First-class kafka compatibility could go a long way to making it a justifiable tech choice. When orgs go heavy on event streaming, that code gets _everywhere_, so a vendor off-ramp is needed.

shikhar · 2024-12-21T23:15:02 1734822902

(Founder) That makes sense. We would eventually host the Kafka layer too - and will be able to avoid a hop by inlining our edge service logic in there.

shikhar · 2024-12-21T22:05:07 1734818707

(Founder) There are definitely some interesting possibilities. Pretty hyped about S3 Table (Iceberg) buckets. S2 stream to buffer small writes so you can flush decent size Parquet into the table, and avoid compaction costs.

shikhar · 2024-12-21T21:40:45 1734817245

(Founder) We will be using authenticated encryption with per-basin (our term for bucket) or per-stream keys, but we don't have this yet.
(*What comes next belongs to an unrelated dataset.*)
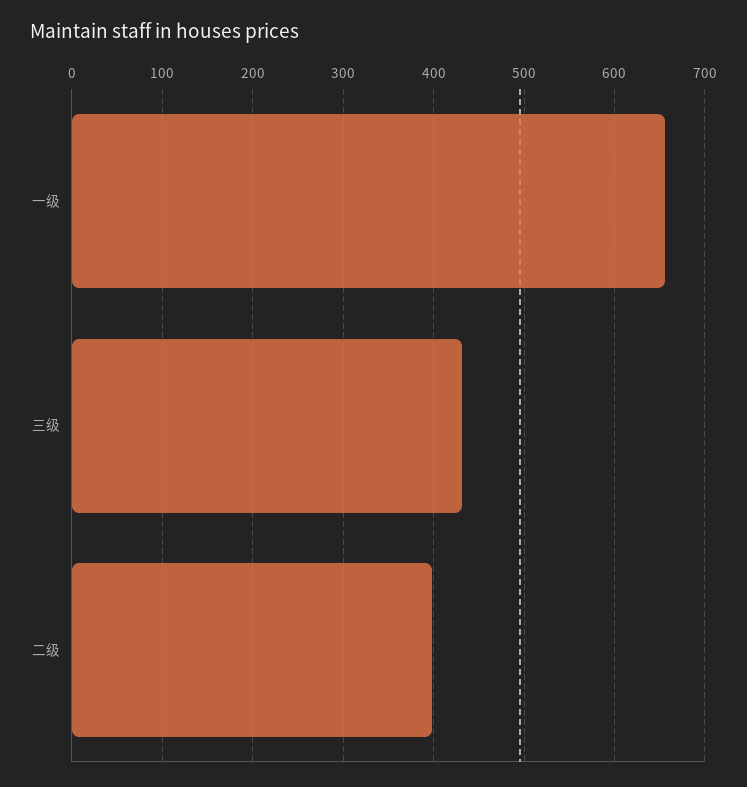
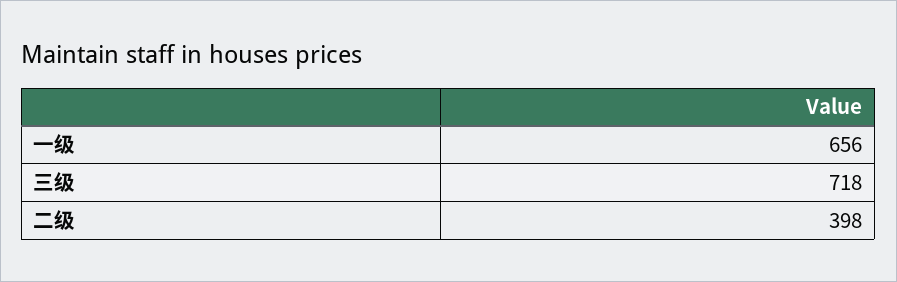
三级: 430 -> 718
This is noted on https://s2.dev/docs/security#encryption

shikhar · 2024-12-21T21:31:54 1734816714

(Founder) Besides simple API,

- Unlimited streams. Current cloud systems limit to a few thousand. With dedicated clusters, few hundred K? If you want a stream per user, you are now dealing with multiple clusters.

- Elastic throughput per stream (i.e. a partition in Kafka) to 125 MiBps append / 500 MiBps realtime read / unlimited in aggregate for catching up. Current systems will have you at tens. And we may grow that limit yet. We are able to live migrate streams in milliseconds while keeping pipelined writes flowing, which gives us a lot of flexibility.

- Concurrency control mechanisms (https://s2.dev/docs/stream#concurrency-control)

shikhar · 2024-12-21T21:55:44 1734818144

Forgot to mention storage classes to tune your latency vs cost tradeoff. That you can even reconfigure - soon we will make that a live migration.

shikhar · 2024-12-21T19:50:25 1734810625

(Founder) so many possibilities! That's what I love about building building blocks. I think we will create an open source layer for an IoT protocol over time (unless community gets to it first), e.g. MQTT. I have to admit I don't know too much about the space.

shikhar · 2024-12-21T19:14:59 1734808499

(Founder) Named pipe that operates at the level of records, is durable regionally, you can read from any sequence, and lets you do concurrency control for writes if you need to.